● **EXERCISE**
Please print exactly the lines below, from the start of the material up to and including the line with "[59,897,153,914] Thanks to", but none of the pictures.

─── MATERIAL SHOWN ───

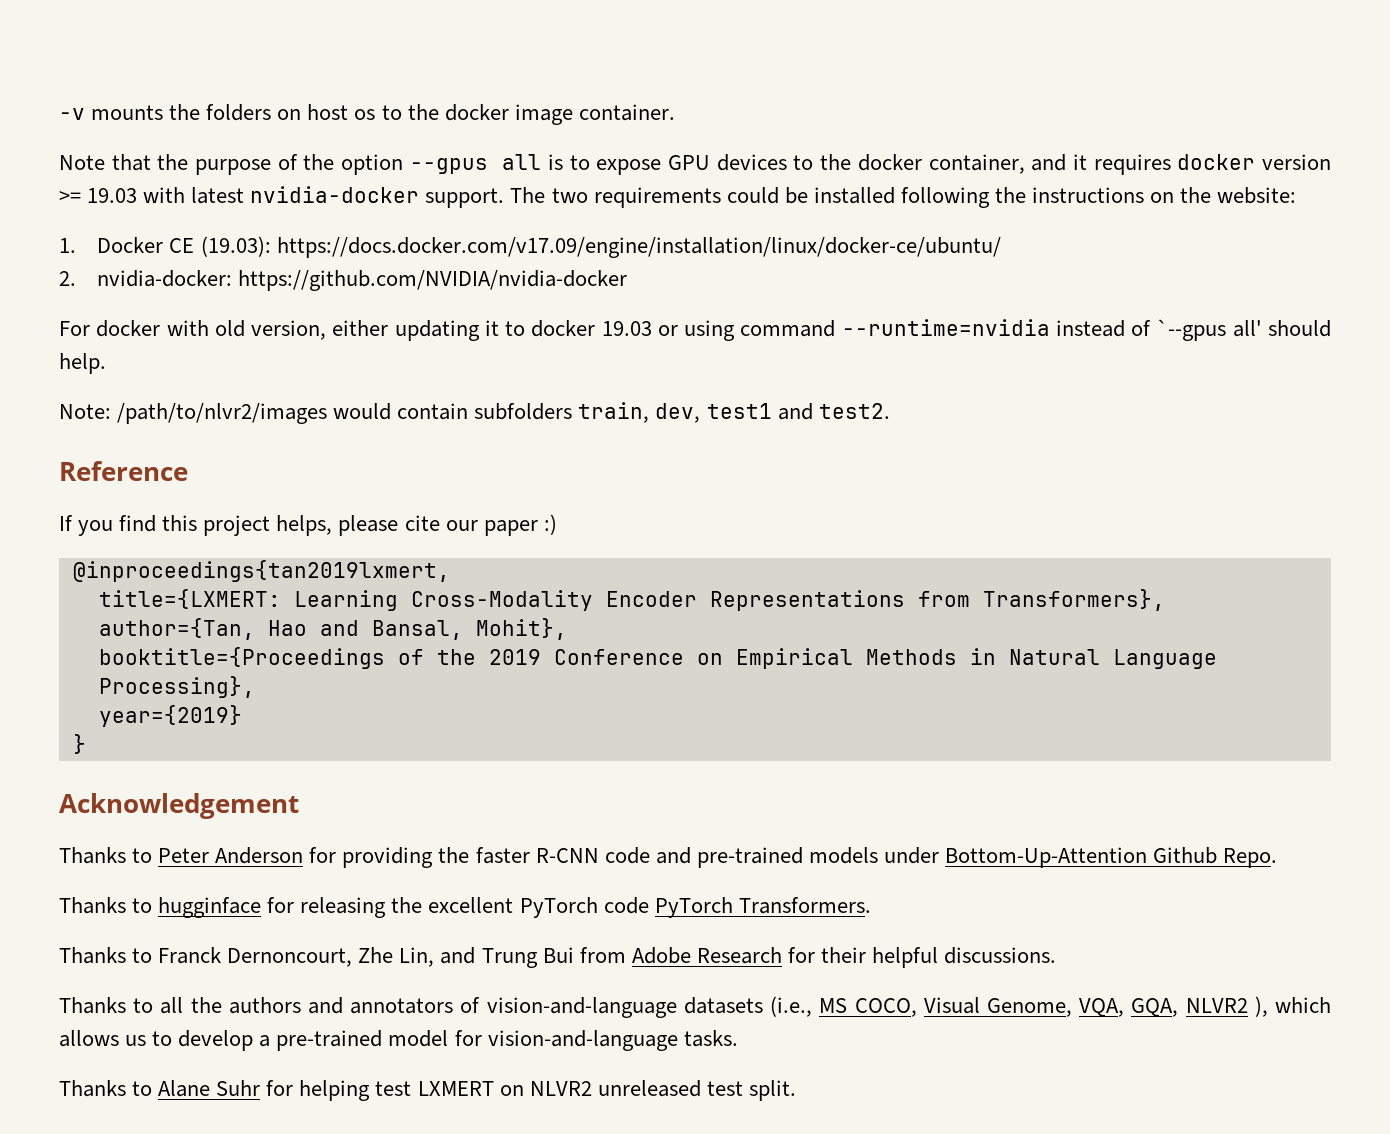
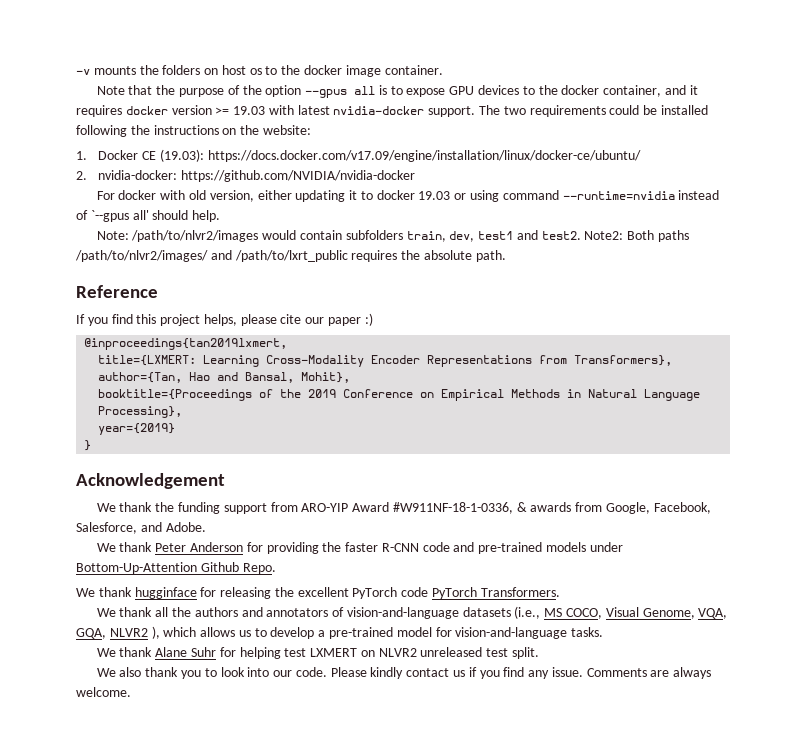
(890, 411) none -> [584,230,689,242] [75,250,506,262] Note2: Both paths /path/to/nlvr2/images/ and /path/to/lxrt_public requires the absolute path.
[59,847,153,864] Thanks to -> [96,502,711,514] [76,522,206,534] [96,542,153,552] We thank the funding support from ARO-YIP Award #W911NF-18-1-0336, & awards from Google, Facebook, Salesforce, and Adobe. // We thank
[59,897,153,914] Thanks to -> [76,587,132,597] We thank
[59,947,1057,968] [59,997,154,1014] Thanks to Franck Dernoncourt, Zhe Lin, and Trung Bui from Adobe Research for their helpful discussions. // Thanks to -> [96,607,153,617] We thank
[59,1080,153,1097] Thanks to -> [96,647,153,657] We thank
(796, 1090) none -> [96,667,712,679] [76,687,131,697] // We also thank you to look into our code. Please kindly contact us if you find any issue. Comments are always welcome.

───

● **SOLUTION**
(890, 411) none -> [584,230,689,242] [75,250,506,262] Note2: Both paths /path/to/nlvr2/images/ and /path/to/lxrt_public requires the absolute path.
[59,847,153,864] Thanks to -> [96,502,711,514] [76,522,206,534] [96,542,153,552] We thank the funding support from ARO-YIP Award #W911NF-18-1-0336, & awards from Google, Facebook, Salesforce, and Adobe. // We thank
[59,897,153,914] Thanks to -> [76,587,132,597] We thank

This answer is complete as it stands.